“师兄!”
褚恣这一声唤得急,声声凄切,褚无晦略有些惊异,侧首看她:“嗯?”
褚恣睁眼,耳畔嘈杂哀嚎俱已消弭,取而代之的是褚无晦略带担忧的询问:“怎么了,师妹?”
火与血消失殆尽,眼前只剩下褚无晦近在咫尺的一张脸。
肌肤是清冷的月光白,长睫低垂投下一片浅淡的阴翳,清润瞳色中能清晰地看见她的倒影,温热的呼吸裹挟着清甜的桂花蜜香轻轻落在褚恣眉宇。
怎么回事?
师兄不是……
褚恣扫了一眼褚无晦身后,山青水绿、良田美池,又是一派宁静古朴的桃源之景。
不远处那棵歪歪斜斜的柳树下,聚着一群乌泱泱的村民,一道嘶哑苍老的声音透过人群传到褚恣耳畔:“哎哟!又是两个癫子!算是个好模样,赖三,你讨这个回家去吧!”
有过一次重生经验的褚恣瞬间明白,她再次重生了,回到了一刻钟前,她还没有因一时冲动救下柳茵、公孙敏而惹怒村民,褚无晦也没有死在村民的镰刀之下。
方才一切痛楚、混乱似乎只是一场噩梦。
一想到方才褚无晦渐渐冰冷的身躯,褚恣忍不住胸腔发酸。她右手悄悄动了动,轻轻牵住师兄的手,他的掌心温润柔和,脉搏沉稳平静。
还是活生生的师兄。
真好。
她手上不由得握得紧了些。
这一次一定要保护好师兄!
褚无晦怔住,余光落在二人牵在一起的手上,唇角不自觉微微翘起,谁知还没等他回过味来,豹豹跟在身后看在眼里,撒娇似地“嘤嘤”叫着,褚恣立马松开手去揉豹豹的头。
褚无晦:……
“师兄。”
褚恣唤了一声,褚无晦没应,她回头看去,褚无晦匆忙收回落在她手上的视线,颔首以作回应。
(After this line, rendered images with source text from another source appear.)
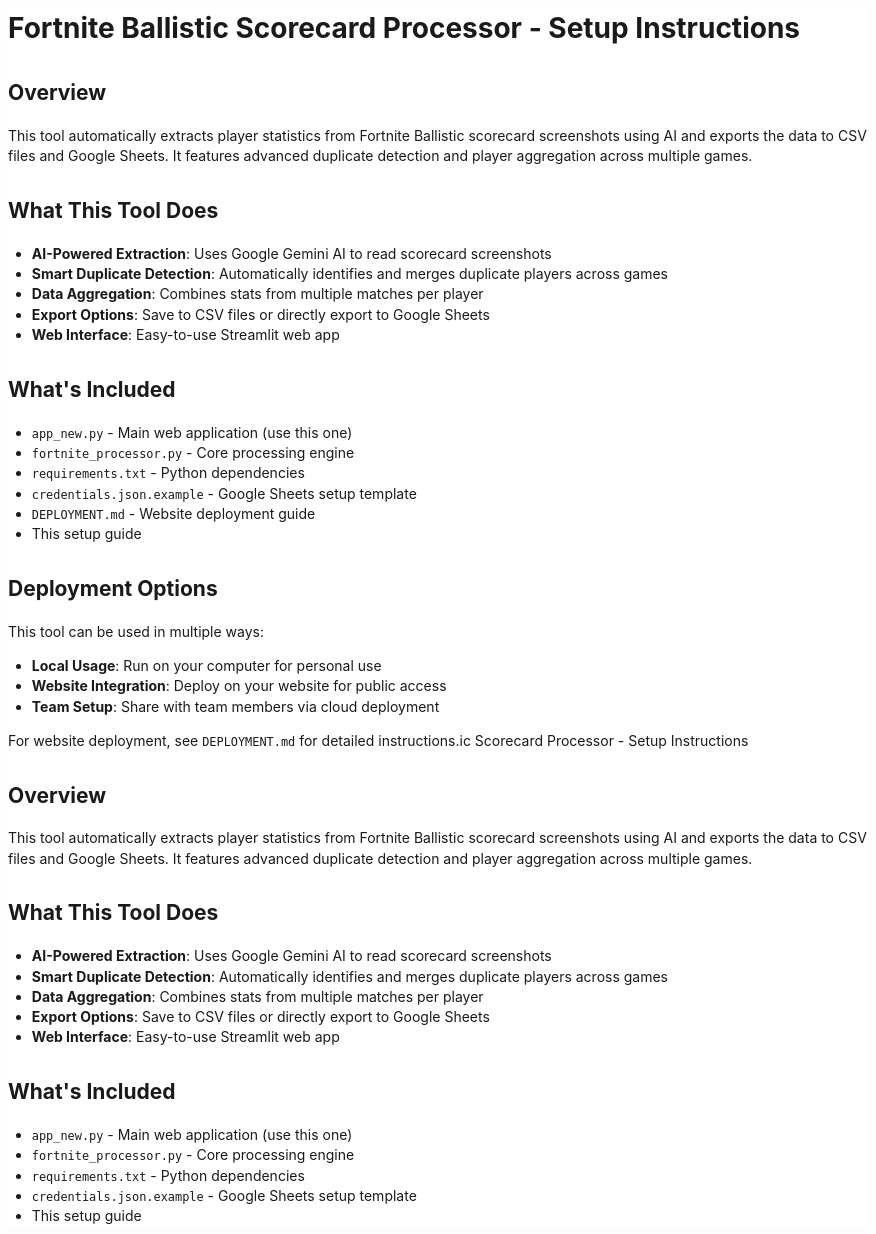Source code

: # Fortnite Ballistic Scorecard Processor - Setup Instructions

##  Overview
This tool automatically extracts player statistics from Fortnite Ballistic scorecard screenshots using AI and exports the data to CSV files and Google Sheets. It features advanced duplicate detection and player aggregation across multiple games.

##  What This Tool Does
- **AI-Powered Extraction**: Uses Google Gemini AI to read scorecard screenshots
- **Smart Duplicate Detection**: Automatically identifies and merges duplicate players across games
- **Data Aggregation**: Combines stats from multiple matches per player
- **Export Options**: Save to CSV files or directly export to Google Sheets
- **Web Interface**: Easy-to-use Streamlit web app

##  What's Included
- `app_new.py` - Main web application (use this one)
- `fortnite_processor.py` - Core processing engine
- `requirements.txt` - Python dependencies
- `credentials.json.example` - Google Sheets setup template
- `DEPLOYMENT.md` - Website deployment guide
- This setup guide

##  Deployment Options
This tool can be used in multiple ways:
- **Local Usage**: Run on your computer for personal use
- **Website Integration**: Deploy on your website for public access
- **Team Setup**: Share with team members via cloud deployment

For website deployment, see `DEPLOYMENT.md` for detailed instructions.ic Scorecard Processor - Setup Instructions

##  Overview
This tool automatically extracts player statistics from Fortnite Ballistic scorecard screenshots using AI and exports the data to CSV files and Google Sheets. It features advanced duplicate detection and player aggregation across multiple games.

## What This Tool Does
- **AI-Powered Extraction**: Uses Google Gemini AI to read scorecard screenshots
- **Smart Duplicate Detection**: Automatically identifies and merges duplicate players across games
- **Data Aggregation**: Combines stats from multiple matches per player
- **Export Options**: Save to CSV files or directly export to Google Sheets
- **Web Interface**: Easy-to-use Streamlit web app

## What's Included
- `app_new.py` - Main web application (use this one)
- `fortnite_processor.py` - Core processing engine
- `requirements.txt` - Python dependencies
- `credentials.json.example` - Google Sheets setup template
- This setup guide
褚恣不明白他为何忽然之间不高兴,只是当下事态紧急,想着事后哄一哄,便直接说明情况:“师兄,那里面的两个女子是我朋友,我看那些村民像是想要趁这二人神志不清占些便宜,你帮我找个借口拖延一下时间,我要暂时离开这里。”
“何种借口?”褚无晦蹙眉,看上去十分为难,长生巅教导弟子须心诚行正、不可妄言,“我从未说谎。”
褚恣心想,你在我跟前编了多少谎话还未可知,如今又不会说谎了?面上却道:“她们是我的朋友,自然也是你的朋友,怎么能算说谎呢?”
她眼睛一转,立时有了主意。
她从腰间扯下一块玉佩交给褚无晦:“我看话本里说,凡尘婚丧嫁娶都要办酒席,这村中自然也少不了。她二人是我朋友,自然也是师兄的朋友,师兄就将这玉佩送给那些村民当做为她们添置的‘嫁妆’,让他们换了银钱去镇子上置办酒席要用的东西,最好大操大办,摆上几天几夜的流水席,时间尽量拖得久一些。”
“还有,师兄对外要称是一个人来的,不要让旁人知晓我也来过,”褚恣想了想,又将失踪女修的画像交给褚无晦,嘱托道,“我怀疑这些失踪的女修也在这里,还请师兄代为留意一下。”
也不知是哪句话取悦了褚无晦,他竟全然答应下来,褚恣放下心来,带上豹豹马不停蹄地往村子外赶。
褚恣对此地不熟,锁灵阵的范围有多大也不知,只知道在太陵山中还能催动灵炁与雾魈交手,只是她砸了那山神像,恐怕早已惹怒了祂,无法再回到太陵山中去。